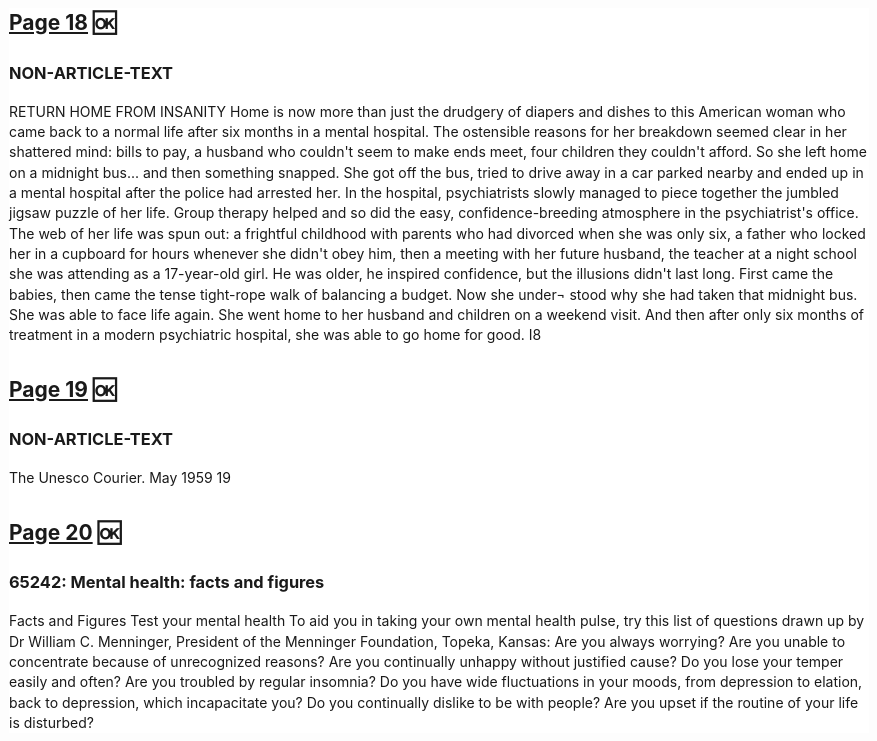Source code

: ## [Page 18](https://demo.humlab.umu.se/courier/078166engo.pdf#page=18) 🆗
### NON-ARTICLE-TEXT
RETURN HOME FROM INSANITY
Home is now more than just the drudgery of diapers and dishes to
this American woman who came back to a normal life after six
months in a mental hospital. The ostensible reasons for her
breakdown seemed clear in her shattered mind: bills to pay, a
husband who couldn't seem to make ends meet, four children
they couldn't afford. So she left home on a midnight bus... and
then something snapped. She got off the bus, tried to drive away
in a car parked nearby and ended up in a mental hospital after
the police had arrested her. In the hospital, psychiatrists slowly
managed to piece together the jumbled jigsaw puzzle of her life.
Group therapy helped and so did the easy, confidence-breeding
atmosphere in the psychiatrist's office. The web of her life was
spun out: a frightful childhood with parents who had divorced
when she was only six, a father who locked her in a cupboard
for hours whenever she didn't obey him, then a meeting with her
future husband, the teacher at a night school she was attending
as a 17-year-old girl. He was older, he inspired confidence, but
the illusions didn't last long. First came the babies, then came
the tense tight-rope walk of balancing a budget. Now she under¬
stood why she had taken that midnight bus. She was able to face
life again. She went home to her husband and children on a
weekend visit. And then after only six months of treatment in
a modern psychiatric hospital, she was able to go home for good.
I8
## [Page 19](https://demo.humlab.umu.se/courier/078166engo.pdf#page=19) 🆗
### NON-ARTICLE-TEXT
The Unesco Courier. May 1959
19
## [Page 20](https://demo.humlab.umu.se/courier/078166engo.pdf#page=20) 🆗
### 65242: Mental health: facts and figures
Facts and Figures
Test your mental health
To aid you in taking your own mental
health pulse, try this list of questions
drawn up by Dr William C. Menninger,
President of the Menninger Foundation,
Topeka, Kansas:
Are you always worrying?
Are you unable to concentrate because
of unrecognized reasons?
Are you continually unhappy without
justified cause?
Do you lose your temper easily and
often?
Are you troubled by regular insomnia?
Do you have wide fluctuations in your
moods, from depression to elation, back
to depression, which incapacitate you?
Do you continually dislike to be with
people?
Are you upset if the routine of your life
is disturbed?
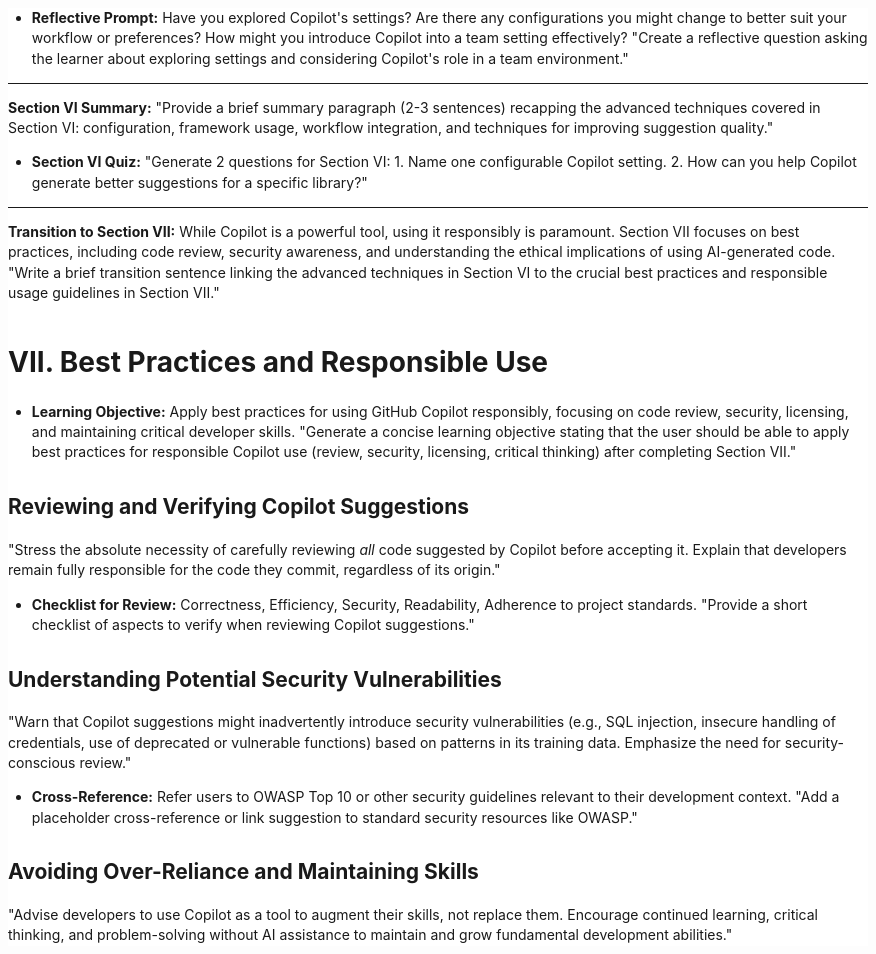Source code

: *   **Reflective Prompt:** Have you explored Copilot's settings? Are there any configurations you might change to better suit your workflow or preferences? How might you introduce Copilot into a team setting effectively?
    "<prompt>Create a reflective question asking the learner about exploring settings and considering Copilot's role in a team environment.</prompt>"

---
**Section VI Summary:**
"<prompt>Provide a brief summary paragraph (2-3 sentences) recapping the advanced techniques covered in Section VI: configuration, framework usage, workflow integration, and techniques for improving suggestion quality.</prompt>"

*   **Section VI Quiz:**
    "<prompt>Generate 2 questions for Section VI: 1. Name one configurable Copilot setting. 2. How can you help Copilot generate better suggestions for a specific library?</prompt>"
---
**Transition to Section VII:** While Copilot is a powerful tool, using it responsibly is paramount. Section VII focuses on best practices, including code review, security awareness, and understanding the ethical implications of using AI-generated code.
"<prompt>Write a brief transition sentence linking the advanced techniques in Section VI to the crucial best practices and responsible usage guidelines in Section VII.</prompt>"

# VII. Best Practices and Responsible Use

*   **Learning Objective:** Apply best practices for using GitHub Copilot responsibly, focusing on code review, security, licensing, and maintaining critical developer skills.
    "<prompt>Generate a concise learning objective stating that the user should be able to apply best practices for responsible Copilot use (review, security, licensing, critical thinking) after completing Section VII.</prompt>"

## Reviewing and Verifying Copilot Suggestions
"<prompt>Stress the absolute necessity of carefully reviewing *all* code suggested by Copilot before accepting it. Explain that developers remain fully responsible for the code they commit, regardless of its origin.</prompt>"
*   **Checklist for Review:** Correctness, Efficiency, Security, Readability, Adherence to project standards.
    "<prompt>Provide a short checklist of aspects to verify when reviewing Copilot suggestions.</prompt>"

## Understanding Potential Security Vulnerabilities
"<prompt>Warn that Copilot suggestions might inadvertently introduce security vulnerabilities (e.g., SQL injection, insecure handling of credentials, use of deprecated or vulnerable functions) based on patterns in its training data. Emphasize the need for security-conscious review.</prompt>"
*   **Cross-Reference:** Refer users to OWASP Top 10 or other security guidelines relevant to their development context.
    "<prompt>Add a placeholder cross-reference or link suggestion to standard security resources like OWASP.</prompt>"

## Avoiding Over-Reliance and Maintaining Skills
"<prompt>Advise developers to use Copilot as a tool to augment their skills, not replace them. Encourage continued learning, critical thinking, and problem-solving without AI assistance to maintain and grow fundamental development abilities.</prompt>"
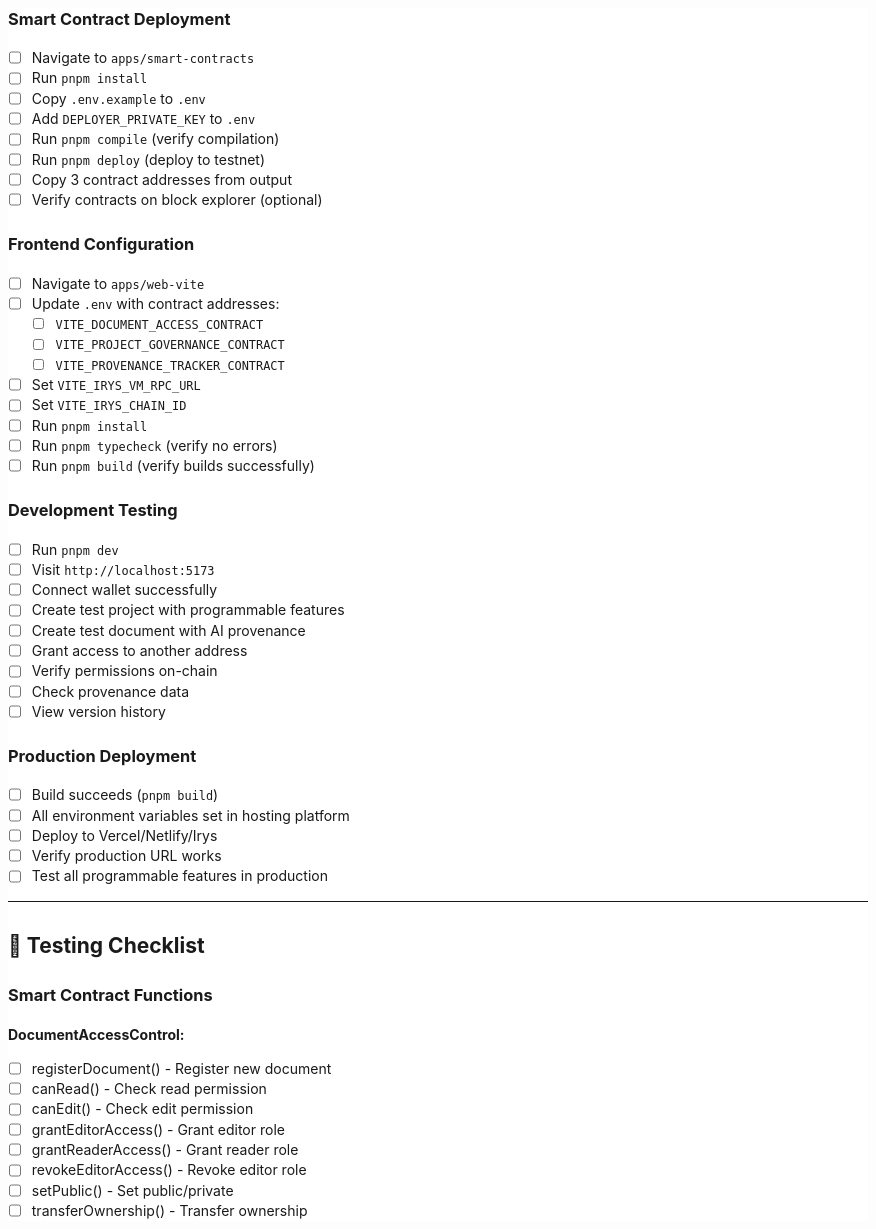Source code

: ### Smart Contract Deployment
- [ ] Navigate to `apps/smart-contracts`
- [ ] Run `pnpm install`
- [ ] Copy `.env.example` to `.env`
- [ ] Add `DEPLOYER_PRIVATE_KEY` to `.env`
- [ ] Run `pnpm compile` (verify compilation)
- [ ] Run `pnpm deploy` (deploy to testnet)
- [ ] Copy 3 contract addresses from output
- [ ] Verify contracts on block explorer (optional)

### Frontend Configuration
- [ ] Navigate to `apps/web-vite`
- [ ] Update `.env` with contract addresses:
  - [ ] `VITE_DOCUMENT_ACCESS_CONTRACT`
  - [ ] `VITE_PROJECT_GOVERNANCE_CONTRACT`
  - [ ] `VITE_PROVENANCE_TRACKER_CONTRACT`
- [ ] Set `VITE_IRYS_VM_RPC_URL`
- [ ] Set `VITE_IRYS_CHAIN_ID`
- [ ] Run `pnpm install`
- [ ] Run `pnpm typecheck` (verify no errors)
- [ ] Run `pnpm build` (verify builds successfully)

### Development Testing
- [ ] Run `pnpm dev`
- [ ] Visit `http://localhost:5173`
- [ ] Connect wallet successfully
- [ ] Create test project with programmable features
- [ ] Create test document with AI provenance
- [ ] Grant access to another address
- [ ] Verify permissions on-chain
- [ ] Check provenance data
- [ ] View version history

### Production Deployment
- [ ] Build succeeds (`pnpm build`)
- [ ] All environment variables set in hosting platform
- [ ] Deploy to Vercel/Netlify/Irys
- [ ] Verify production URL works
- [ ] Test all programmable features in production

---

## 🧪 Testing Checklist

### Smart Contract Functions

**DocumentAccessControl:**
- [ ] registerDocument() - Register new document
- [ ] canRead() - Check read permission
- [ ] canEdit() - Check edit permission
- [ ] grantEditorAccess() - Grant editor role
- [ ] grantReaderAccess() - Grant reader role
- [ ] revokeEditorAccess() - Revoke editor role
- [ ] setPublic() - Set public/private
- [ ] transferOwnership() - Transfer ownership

• • • • • • •

▶ Task description: Rewrite the material above, switching every "midnight bus" to "night train" and leaving everything else as it is. Leave out the pictures.

▶ Exercise response:
Source code

: ## [Page 18](https://demo.humlab.umu.se/courier/078166engo.pdf#page=18) 🆗
### NON-ARTICLE-TEXT
RETURN HOME FROM INSANITY
Home is now more than just the drudgery of diapers and dishes to
this American woman who came back to a normal life after six
months in a mental hospital. The ostensible reasons for her
breakdown seemed clear in her shattered mind: bills to pay, a
husband who couldn't seem to make ends meet, four children
they couldn't afford. So she left home on a night train... and
then something snapped. She got off the bus, tried to drive away
in a car parked nearby and ended up in a mental hospital after
the police had arrested her. In the hospital, psychiatrists slowly
managed to piece together the jumbled jigsaw puzzle of her life.
Group therapy helped and so did the easy, confidence-breeding
atmosphere in the psychiatrist's office. The web of her life was
spun out: a frightful childhood with parents who had divorced
when she was only six, a father who locked her in a cupboard
for hours whenever she didn't obey him, then a meeting with her
future husband, the teacher at a night school she was attending
as a 17-year-old girl. He was older, he inspired confidence, but
the illusions didn't last long. First came the babies, then came
the tense tight-rope walk of balancing a budget. Now she under¬
stood why she had taken that night train. She was able to face
life again. She went home to her husband and children on a
weekend visit. And then after only six months of treatment in
a modern psychiatric hospital, she was able to go home for good.
I8
## [Page 19](https://demo.humlab.umu.se/courier/078166engo.pdf#page=19) 🆗
### NON-ARTICLE-TEXT
The Unesco Courier. May 1959
19
## [Page 20](https://demo.humlab.umu.se/courier/078166engo.pdf#page=20) 🆗
### 65242: Mental health: facts and figures
Facts and Figures
Test your mental health
To aid you in taking your own mental
health pulse, try this list of questions
drawn up by Dr William C. Menninger,
President of the Menninger Foundation,
Topeka, Kansas:
Are you always worrying?
Are you unable to concentrate because
of unrecognized reasons?
Are you continually unhappy without
justified cause?
Do you lose your temper easily and
often?
Are you troubled by regular insomnia?
Do you have wide fluctuations in your
moods, from depression to elation, back
to depression, which incapacitate you?
Do you continually dislike to be with
people?
Are you upset if the routine of your life
is disturbed?
Source code

: *   **Reflective Prompt:** Have you explored Copilot's settings? Are there any configurations you might change to better suit your workflow or preferences? How might you introduce Copilot into a team setting effectively?
    "<prompt>Create a reflective question asking the learner about exploring settings and considering Copilot's role in a team environment.</prompt>"

---
**Section VI Summary:**
"<prompt>Provide a brief summary paragraph (2-3 sentences) recapping the advanced techniques covered in Section VI: configuration, framework usage, workflow integration, and techniques for improving suggestion quality.</prompt>"

*   **Section VI Quiz:**
    "<prompt>Generate 2 questions for Section VI: 1. Name one configurable Copilot setting. 2. How can you help Copilot generate better suggestions for a specific library?</prompt>"
---
**Transition to Section VII:** While Copilot is a powerful tool, using it responsibly is paramount. Section VII focuses on best practices, including code review, security awareness, and understanding the ethical implications of using AI-generated code.
"<prompt>Write a brief transition sentence linking the advanced techniques in Section VI to the crucial best practices and responsible usage guidelines in Section VII.</prompt>"

# VII. Best Practices and Responsible Use

*   **Learning Objective:** Apply best practices for using GitHub Copilot responsibly, focusing on code review, security, licensing, and maintaining critical developer skills.
    "<prompt>Generate a concise learning objective stating that the user should be able to apply best practices for responsible Copilot use (review, security, licensing, critical thinking) after completing Section VII.</prompt>"

## Reviewing and Verifying Copilot Suggestions
"<prompt>Stress the absolute necessity of carefully reviewing *all* code suggested by Copilot before accepting it. Explain that developers remain fully responsible for the code they commit, regardless of its origin.</prompt>"
*   **Checklist for Review:** Correctness, Efficiency, Security, Readability, Adherence to project standards.
    "<prompt>Provide a short checklist of aspects to verify when reviewing Copilot suggestions.</prompt>"

## Understanding Potential Security Vulnerabilities
"<prompt>Warn that Copilot suggestions might inadvertently introduce security vulnerabilities (e.g., SQL injection, insecure handling of credentials, use of deprecated or vulnerable functions) based on patterns in its training data. Emphasize the need for security-conscious review.</prompt>"
*   **Cross-Reference:** Refer users to OWASP Top 10 or other security guidelines relevant to their development context.
    "<prompt>Add a placeholder cross-reference or link suggestion to standard security resources like OWASP.</prompt>"

## Avoiding Over-Reliance and Maintaining Skills
"<prompt>Advise developers to use Copilot as a tool to augment their skills, not replace them. Encourage continued learning, critical thinking, and problem-solving without AI assistance to maintain and grow fundamental development abilities.</prompt>"
Source code

: ### Smart Contract Deployment
- [ ] Navigate to `apps/smart-contracts`
- [ ] Run `pnpm install`
- [ ] Copy `.env.example` to `.env`
- [ ] Add `DEPLOYER_PRIVATE_KEY` to `.env`
- [ ] Run `pnpm compile` (verify compilation)
- [ ] Run `pnpm deploy` (deploy to testnet)
- [ ] Copy 3 contract addresses from output
- [ ] Verify contracts on block explorer (optional)

### Frontend Configuration
- [ ] Navigate to `apps/web-vite`
- [ ] Update `.env` with contract addresses:
  - [ ] `VITE_DOCUMENT_ACCESS_CONTRACT`
  - [ ] `VITE_PROJECT_GOVERNANCE_CONTRACT`
  - [ ] `VITE_PROVENANCE_TRACKER_CONTRACT`
- [ ] Set `VITE_IRYS_VM_RPC_URL`
- [ ] Set `VITE_IRYS_CHAIN_ID`
- [ ] Run `pnpm install`
- [ ] Run `pnpm typecheck` (verify no errors)
- [ ] Run `pnpm build` (verify builds successfully)

### Development Testing
- [ ] Run `pnpm dev`
- [ ] Visit `http://localhost:5173`
- [ ] Connect wallet successfully
- [ ] Create test project with programmable features
- [ ] Create test document with AI provenance
- [ ] Grant access to another address
- [ ] Verify permissions on-chain
- [ ] Check provenance data
- [ ] View version history

### Production Deployment
- [ ] Build succeeds (`pnpm build`)
- [ ] All environment variables set in hosting platform
- [ ] Deploy to Vercel/Netlify/Irys
- [ ] Verify production URL works
- [ ] Test all programmable features in production

---

## 🧪 Testing Checklist

### Smart Contract Functions

**DocumentAccessControl:**
- [ ] registerDocument() - Register new document
- [ ] canRead() - Check read permission
- [ ] canEdit() - Check edit permission
- [ ] grantEditorAccess() - Grant editor role
- [ ] grantReaderAccess() - Grant reader role
- [ ] revokeEditorAccess() - Revoke editor role
- [ ] setPublic() - Set public/private
- [ ] transferOwnership() - Transfer ownership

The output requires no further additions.